Koreksi yang saya hadirkan dalam tulisan ini adalah “jihad kontemporer”. Secara eksplisit, Prof. Quraish Shihab memantik jihad sebagai usaha yang dilakukan seseorang sampai pada titik melelahkan. Kontekstualnya, bangsa—termasuk santri—memiliki nilai orientasi jihad kebangsaan.

Eksistensi santri sangat erat korelasinya dengan persoalan yang menyangkut masa depan bangsa itu sendiri. Jihad harus tetap eksis berdasarkan relevansinya dengan zaman (Ar-Risalah Muhammad Abduh). Karena nilai luhur peradaban yang menjadi dasar kebangsaan bersifat universal dan multifungsional melampaui zaman. Hanya saja santri perlu mengkaji secara terus-menerus substansinya sebagai landasan pemecahan dari berbagai persoalan.

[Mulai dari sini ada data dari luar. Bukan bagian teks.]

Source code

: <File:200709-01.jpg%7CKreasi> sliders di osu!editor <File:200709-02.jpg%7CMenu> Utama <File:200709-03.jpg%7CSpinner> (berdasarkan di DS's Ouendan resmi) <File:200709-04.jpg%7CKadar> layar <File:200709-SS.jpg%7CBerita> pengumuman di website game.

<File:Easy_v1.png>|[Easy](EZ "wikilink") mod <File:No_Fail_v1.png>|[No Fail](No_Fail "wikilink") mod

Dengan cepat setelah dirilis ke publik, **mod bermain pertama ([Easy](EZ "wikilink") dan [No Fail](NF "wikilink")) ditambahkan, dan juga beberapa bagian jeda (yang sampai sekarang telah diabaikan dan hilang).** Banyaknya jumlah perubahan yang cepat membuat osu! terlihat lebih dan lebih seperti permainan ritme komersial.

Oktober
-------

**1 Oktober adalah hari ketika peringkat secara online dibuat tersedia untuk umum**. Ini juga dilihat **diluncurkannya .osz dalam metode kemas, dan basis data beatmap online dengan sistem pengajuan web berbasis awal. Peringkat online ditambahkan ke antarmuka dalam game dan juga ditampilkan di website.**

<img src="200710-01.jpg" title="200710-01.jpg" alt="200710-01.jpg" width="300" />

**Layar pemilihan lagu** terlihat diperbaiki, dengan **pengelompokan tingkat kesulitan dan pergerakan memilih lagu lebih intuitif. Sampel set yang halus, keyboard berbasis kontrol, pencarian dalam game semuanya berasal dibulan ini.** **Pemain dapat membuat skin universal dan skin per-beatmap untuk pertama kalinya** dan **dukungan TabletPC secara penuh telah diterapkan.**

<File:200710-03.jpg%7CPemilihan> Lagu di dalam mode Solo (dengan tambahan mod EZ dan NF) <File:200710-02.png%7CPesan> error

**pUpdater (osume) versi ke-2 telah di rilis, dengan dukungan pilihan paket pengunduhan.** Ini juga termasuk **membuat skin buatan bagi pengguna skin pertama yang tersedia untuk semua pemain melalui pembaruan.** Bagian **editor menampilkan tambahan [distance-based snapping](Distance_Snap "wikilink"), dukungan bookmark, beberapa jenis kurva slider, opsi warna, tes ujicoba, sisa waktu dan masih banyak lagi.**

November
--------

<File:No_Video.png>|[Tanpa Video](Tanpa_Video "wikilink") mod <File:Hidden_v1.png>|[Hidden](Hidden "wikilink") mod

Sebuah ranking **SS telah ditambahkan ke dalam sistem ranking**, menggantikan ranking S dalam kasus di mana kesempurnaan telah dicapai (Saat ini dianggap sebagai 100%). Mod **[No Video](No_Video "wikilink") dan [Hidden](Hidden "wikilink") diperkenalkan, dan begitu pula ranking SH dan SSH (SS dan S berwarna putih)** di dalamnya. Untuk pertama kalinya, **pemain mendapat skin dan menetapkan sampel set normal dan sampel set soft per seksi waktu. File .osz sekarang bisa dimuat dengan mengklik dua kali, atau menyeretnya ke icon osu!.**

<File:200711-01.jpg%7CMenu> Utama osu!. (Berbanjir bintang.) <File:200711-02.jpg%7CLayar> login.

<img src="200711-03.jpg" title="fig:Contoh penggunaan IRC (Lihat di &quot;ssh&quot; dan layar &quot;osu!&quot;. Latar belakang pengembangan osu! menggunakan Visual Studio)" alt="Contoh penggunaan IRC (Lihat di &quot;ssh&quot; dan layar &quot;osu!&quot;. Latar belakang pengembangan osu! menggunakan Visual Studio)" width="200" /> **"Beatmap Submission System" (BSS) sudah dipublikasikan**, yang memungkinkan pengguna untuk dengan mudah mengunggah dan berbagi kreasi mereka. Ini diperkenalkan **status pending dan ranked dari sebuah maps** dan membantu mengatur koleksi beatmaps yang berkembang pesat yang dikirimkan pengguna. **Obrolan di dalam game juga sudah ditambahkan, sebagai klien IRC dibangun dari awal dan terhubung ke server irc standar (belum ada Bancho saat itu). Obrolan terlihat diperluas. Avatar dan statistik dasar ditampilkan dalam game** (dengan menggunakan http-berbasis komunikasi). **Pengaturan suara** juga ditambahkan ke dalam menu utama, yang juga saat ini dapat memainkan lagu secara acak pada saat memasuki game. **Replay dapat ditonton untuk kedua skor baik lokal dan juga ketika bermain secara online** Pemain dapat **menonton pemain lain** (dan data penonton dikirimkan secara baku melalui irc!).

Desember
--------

Karena jihad erat relasinya dengan persoalan zaman, maka metode jihad melalui dakwah fikrah pada masa Muhammad bin Abdul Wahhab, metode jihad dalam bentuk harakah yang dilakukan KH Hasyim Asy’ari, atau jihad dengan angkat bambu runcing pada masa penjajahan sudah saatnya direaktualisasi dalam bentuk jihad kontemporer dengan menunggangi tantangan globalisasi.

Tercatat ada 1,4 juta santri di seluruh Indonesia. Dengan populasi yang cukup besar, santri perlu diarahkan untuk memahami konsep jihad kontemporer. Merespons paham baru yang dibawa oleh siber teknologi dengan mengapresiasi berbagai bentuk kebudayaan lokal untuk menemukan nilai historitas perjuangan. Kemudian santri akan mengambil peran sebagai mujtahid kontemporer untuk keutuhan bangsa dari berbagai ancaman.

Akhirnya, implikasi dari laju zaman tetap keniscayaan dari hakikat perubahan. Semuanya berubah, tidak ada yang statis, santri harus mampu merespons berbagai dampak yang dibawanya. Bangsa memiliki sanad peradaban yang jelas sebagai filterasi dari pada hal tersebut. Kesadaran jihad kebangsaan yang harus kontekstual dengan persoalan zaman perlu dipupuk mulai saat ini. Santri semua memiliki beban moral dan sosial kemasyarakatan. Karena definisi mati yang sebenarnya adalah hidup tanpa beban moral.